**Assigned task:** Select every line in the items below that contains the string "settimana", matching case exactly, and copy each of those lines.

**Page-level text extractions:**
------------

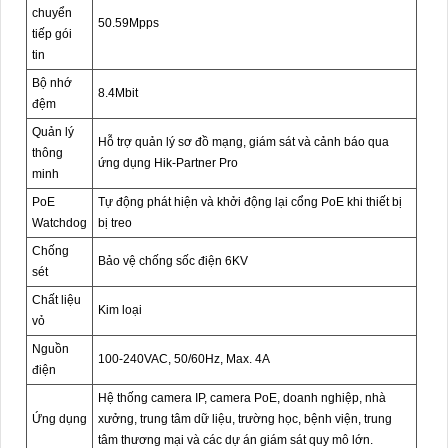
chuyển
50.59Mpps
tiếp gói
tin
Bộ nhớ
8.4Mbit
đệm
Quản lý
Hỗ trợ quản lý sơ đồ mạng, giám sát và cảnh báo qua
thông
ứng dụng Hik-Partner Pro
minh
PoE
Tự động phát hiện và khởi động lại cổng PoE khi thiết bị
Watchdog
bị treo
Chống
Bảo vệ chống sốc điện 6KV
sét
Chất liệu
Kim loại
vỏ
Nguồn
100-240VAC, 50/60Hz, Max. 4A
điện
Hệ thống camera IP, camera PoE, doanh nghiệp, nhà
Ứng dụng
xưởng, trung tâm dữ liệu, trường học, bệnh viện, trung
tâm thương mại và các dự án giám sát quy mô lớn.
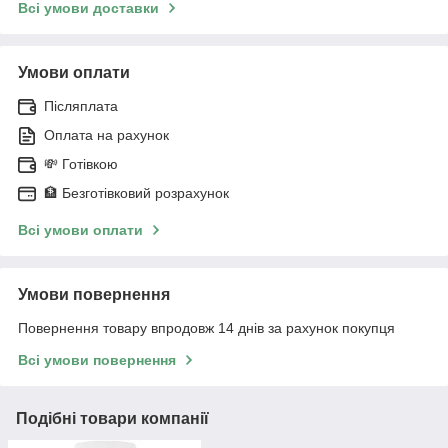
Всі умови доставки
Умови оплати
Післяплата
Оплата на рахунок
💸 Готівкою
🏦 Безготівковий розрахунок
Всі умови оплати
Умови повернення
Повернення товару впродовж 14 днів за рахунок покупця
Всі умови повернення
Подібні товари компанії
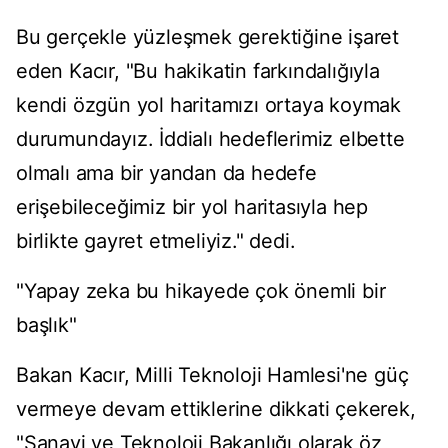
Bu gerçekle yüzleşmek gerektiğine işaret
eden Kacır, "Bu hakikatin farkındalığıyla
kendi özgün yol haritamızı ortaya koymak
durumundayız. İddialı hedeflerimiz elbette
olmalı ama bir yandan da hedefe
erişebileceğimiz bir yol haritasıyla hep
birlikte gayret etmeliyiz." dedi.
"Yapay zeka bu hikayede çok önemli bir
başlık"
Bakan Kacır, Milli Teknoloji Hamlesi'ne güç
vermeye devam ettiklerine dikkati çekerek,
"Sanayi ve Teknoloji Bakanlığı olarak öz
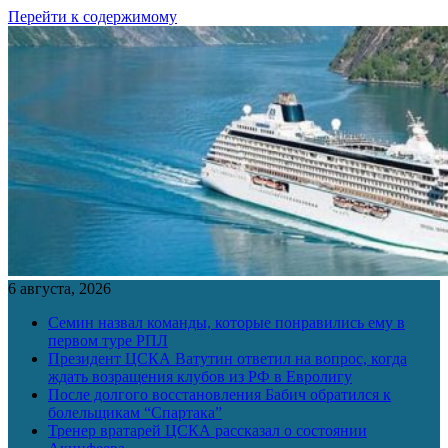
Перейти к содержимому
6 августа, 2026
Семин назвал команды, которые понравились ему в
первом туре РПЛ
Президент ЦСКА Ватутин ответил на вопрос, когда
ждать возращения клубов из РФ в Евролигу
После долгого восстановления Бабич обратился к
болельщикам “Спартака”
Тренер вратарей ЦСКА рассказал о состоянии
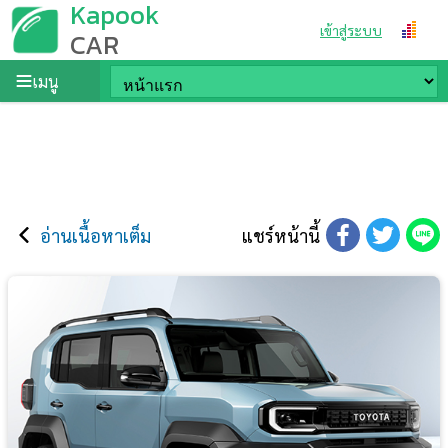
Kapook
เข้าสู่ระบบ
CAR
เมนู
อ่านเนื้อหาเต็ม
แชร์หน้านี้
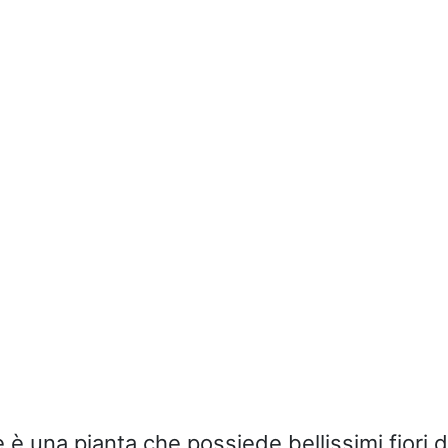
 è una pianta che possiede bellissimi fiori d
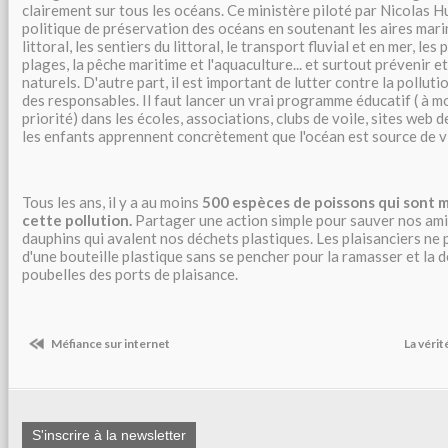
clairement sur tous les océans. Ce ministère piloté par Nicolas H
politique de préservation des océans en soutenant les aires marin
littoral, les sentiers du littoral, le transport fluvial et en mer, les
plages, la pêche maritime et l'aquaculture... et surtout prévenir et
naturels. D'autre part, il est important de lutter contre la polluti
des responsables. Il faut lancer un vrai programme éducatif ( à m
priorité) dans les écoles, associations, clubs de voile, sites web 
les enfants apprennent concrètement que l'océan est source de v
Tous les ans, il y a au moins
500 espèces de poissons qui sont 
cette pollution.
Partager une action simple pour sauver nos ami
dauphins qui avalent nos déchets plastiques. Les plaisanciers ne 
d'une bouteille plastique sans se pencher pour la ramasser et la 
poubelles des ports de plaisance.
Méfiance sur internet
La vérit
S'inscrire à la newsletter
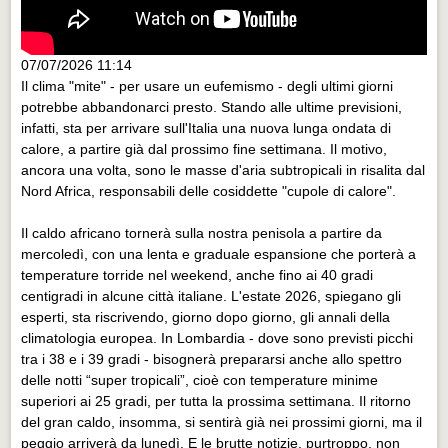
07/07/2026 11:14
Il clima "mite" - per usare un eufemismo - degli ultimi giorni
potrebbe abbandonarci presto. Stando alle ultime previsioni,
infatti, sta per arrivare sull'Italia una nuova lunga ondata di
calore, a partire già dal prossimo fine settimana. Il motivo,
ancora una volta, sono le masse d'aria subtropicali in risalita dal
Nord Africa, responsabili delle cosiddette "cupole di calore".
Il caldo africano tornerà sulla nostra penisola a partire da
mercoledì, con una lenta e graduale espansione che porterà a
temperature torride nel weekend, anche fino ai 40 gradi
centigradi in alcune città italiane. L'estate 2026, spiegano gli
esperti, sta riscrivendo, giorno dopo giorno, gli annali della
climatologia europea. In Lombardia - dove sono previsti picchi
tra i 38 e i 39 gradi - bisognerà prepararsi anche allo spettro
delle notti “super tropicali”, cioè con temperature minime
superiori ai 25 gradi, per tutta la prossima settimana. Il ritorno
del gran caldo, insomma, si sentirà già nei prossimi giorni, ma il
peggio arriverà da lunedì. E le brutte notizie, purtroppo, non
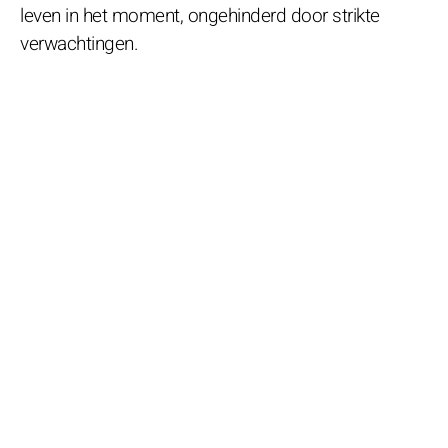
leven in het moment, ongehinderd door strikte
verwachtingen.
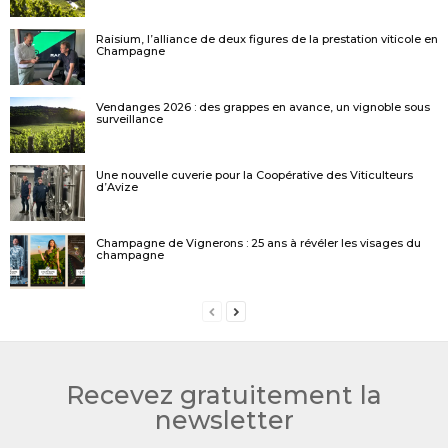
Raisium, l’alliance de deux figures de la prestation viticole en
Champagne
Vendanges 2026 : des grappes en avance, un vignoble sous
surveillance
Une nouvelle cuverie pour la Coopérative des Viticulteurs
d’Avize
Champagne de Vignerons : 25 ans à révéler les visages du
champagne
Recevez gratuitement la
newsletter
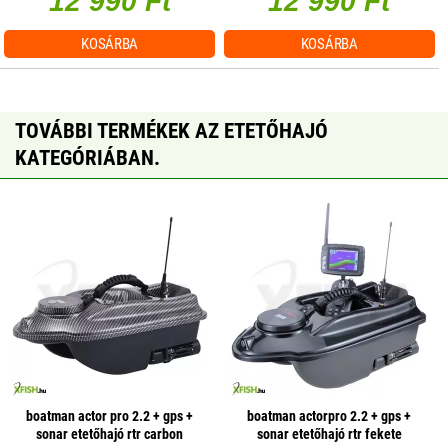
12 990 Ft
12 990 Ft
KOSÁRBA
KOSÁRBA
TOVÁBBI TERMÉKEK AZ ETETŐHAJÓ
KATEGÓRIÁBAN.
boatman actor pro 2.2 + gps +
boatman actorpro 2.2 + gps +
sonar etetőhajó rtr carbon
sonar etetőhajó rtr fekete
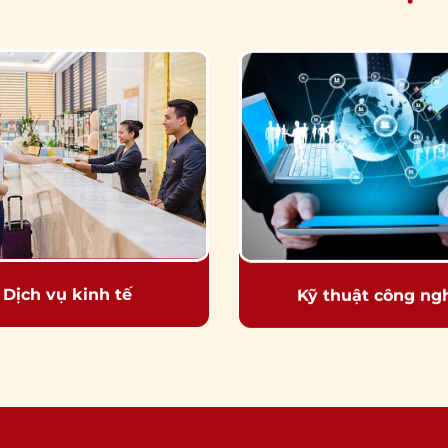
Dịch vụ kinh tế
Kỹ thuật công ng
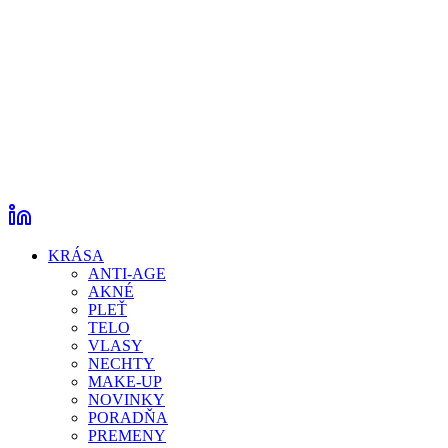
KRÁSA
ANTI-AGE
AKNÉ
PLEŤ
TELO
VLASY
NECHTY
MAKE-UP
NOVINKY
PORADŇA
PREMENY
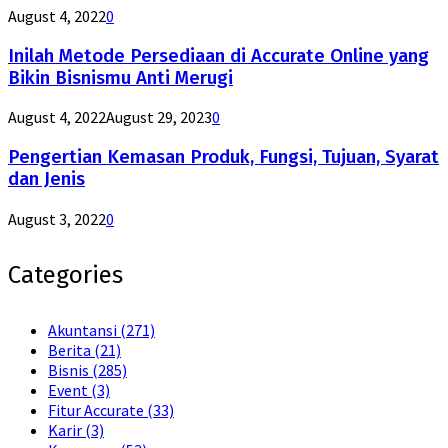
August 4, 2022
0
Inilah Metode Persediaan di Accurate Online yang
Bikin Bisnismu Anti Merugi
August 4, 2022
August 29, 2023
0
Pengertian Kemasan Produk, Fungsi, Tujuan, Syarat
dan Jenis
August 3, 2022
0
Categories
Akuntansi
(271)
Berita
(21)
Bisnis
(285)
Event
(3)
Fitur Accurate
(33)
Karir
(3)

------------

**Solution for this task:**
calore, a partire già dal prossimo fine settimana. Il motivo,
superiori ai 25 gradi, per tutta la prossima settimana. Il ritorno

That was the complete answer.